START RECORDS
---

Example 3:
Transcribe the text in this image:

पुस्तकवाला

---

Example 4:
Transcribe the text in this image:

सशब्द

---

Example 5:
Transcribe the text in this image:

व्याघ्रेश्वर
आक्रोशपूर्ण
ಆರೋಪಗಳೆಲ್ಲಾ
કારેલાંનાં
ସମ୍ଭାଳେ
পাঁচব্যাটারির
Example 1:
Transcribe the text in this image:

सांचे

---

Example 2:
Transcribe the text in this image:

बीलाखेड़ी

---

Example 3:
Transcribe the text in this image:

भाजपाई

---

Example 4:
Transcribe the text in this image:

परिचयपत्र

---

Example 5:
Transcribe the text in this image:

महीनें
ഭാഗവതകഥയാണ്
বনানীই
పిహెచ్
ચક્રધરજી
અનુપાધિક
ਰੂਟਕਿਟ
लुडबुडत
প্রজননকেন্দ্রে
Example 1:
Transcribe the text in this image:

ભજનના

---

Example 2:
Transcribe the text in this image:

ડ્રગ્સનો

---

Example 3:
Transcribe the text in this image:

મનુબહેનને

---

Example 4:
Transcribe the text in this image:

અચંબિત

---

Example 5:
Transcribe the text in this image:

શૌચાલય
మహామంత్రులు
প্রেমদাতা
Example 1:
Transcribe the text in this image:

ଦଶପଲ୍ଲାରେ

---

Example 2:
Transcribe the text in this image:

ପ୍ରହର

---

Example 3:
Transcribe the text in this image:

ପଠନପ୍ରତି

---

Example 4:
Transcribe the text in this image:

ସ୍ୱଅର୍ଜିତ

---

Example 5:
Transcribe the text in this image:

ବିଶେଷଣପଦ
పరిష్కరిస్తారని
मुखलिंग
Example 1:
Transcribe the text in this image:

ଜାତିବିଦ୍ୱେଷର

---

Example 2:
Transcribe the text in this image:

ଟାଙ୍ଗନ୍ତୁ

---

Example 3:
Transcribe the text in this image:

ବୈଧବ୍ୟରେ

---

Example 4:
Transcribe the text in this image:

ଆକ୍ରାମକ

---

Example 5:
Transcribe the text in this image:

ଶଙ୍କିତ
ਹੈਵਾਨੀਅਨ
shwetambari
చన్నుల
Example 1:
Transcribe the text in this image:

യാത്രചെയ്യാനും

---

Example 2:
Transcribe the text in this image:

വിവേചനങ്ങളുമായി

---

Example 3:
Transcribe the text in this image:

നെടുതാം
END RECORDS
-- TASK STATEMENT --
With no line skipped, repeat the records exactly.

-- FINISHED EXERCISE --
---

Example 3:
Transcribe the text in this image:

पुस्तकवाला

---

Example 4:
Transcribe the text in this image:

सशब्द

---

Example 5:
Transcribe the text in this image:

व्याघ्रेश्वर
आक्रोशपूर्ण
ಆರೋಪಗಳೆಲ್ಲಾ
કારેલાંનાં
ସମ୍ଭାଳେ
পাঁচব্যাটারির
Example 1:
Transcribe the text in this image:

सांचे

---

Example 2:
Transcribe the text in this image:

बीलाखेड़ी

---

Example 3:
Transcribe the text in this image:

भाजपाई

---

Example 4:
Transcribe the text in this image:

परिचयपत्र

---

Example 5:
Transcribe the text in this image:

महीनें
ഭാഗവതകഥയാണ്
বনানীই
పిహెచ్
ચક્રધરજી
અનુપાધિક
ਰੂਟਕਿਟ
लुडबुडत
প্রজননকেন্দ্রে
Example 1:
Transcribe the text in this image:

ભજનના

---

Example 2:
Transcribe the text in this image:

ડ્રગ્સનો

---

Example 3:
Transcribe the text in this image:

મનુબહેનને

---

Example 4:
Transcribe the text in this image:

અચંબિત

---

Example 5:
Transcribe the text in this image:

શૌચાલય
మహామంత్రులు
প্রেমদাতা
Example 1:
Transcribe the text in this image:

ଦଶପଲ୍ଲାରେ

---

Example 2:
Transcribe the text in this image:

ପ୍ରହର

---

Example 3:
Transcribe the text in this image:

ପଠନପ୍ରତି

---

Example 4:
Transcribe the text in this image:

ସ୍ୱଅର୍ଜିତ

---

Example 5:
Transcribe the text in this image:

ବିଶେଷଣପଦ
పరిష్కరిస్తారని
मुखलिंग
Example 1:
Transcribe the text in this image:

ଜାତିବିଦ୍ୱେଷର

---

Example 2:
Transcribe the text in this image:

ଟାଙ୍ଗନ୍ତୁ

---

Example 3:
Transcribe the text in this image:

ବୈଧବ୍ୟରେ

---

Example 4:
Transcribe the text in this image:

ଆକ୍ରାମକ

---

Example 5:
Transcribe the text in this image:

ଶଙ୍କିତ
ਹੈਵਾਨੀਅਨ
shwetambari
చన్నుల
Example 1:
Transcribe the text in this image:

യാത്രചെയ്യാനും

---

Example 2:
Transcribe the text in this image:

വിവേചനങ്ങളുമായി

---

Example 3:
Transcribe the text in this image:

നെടുതാം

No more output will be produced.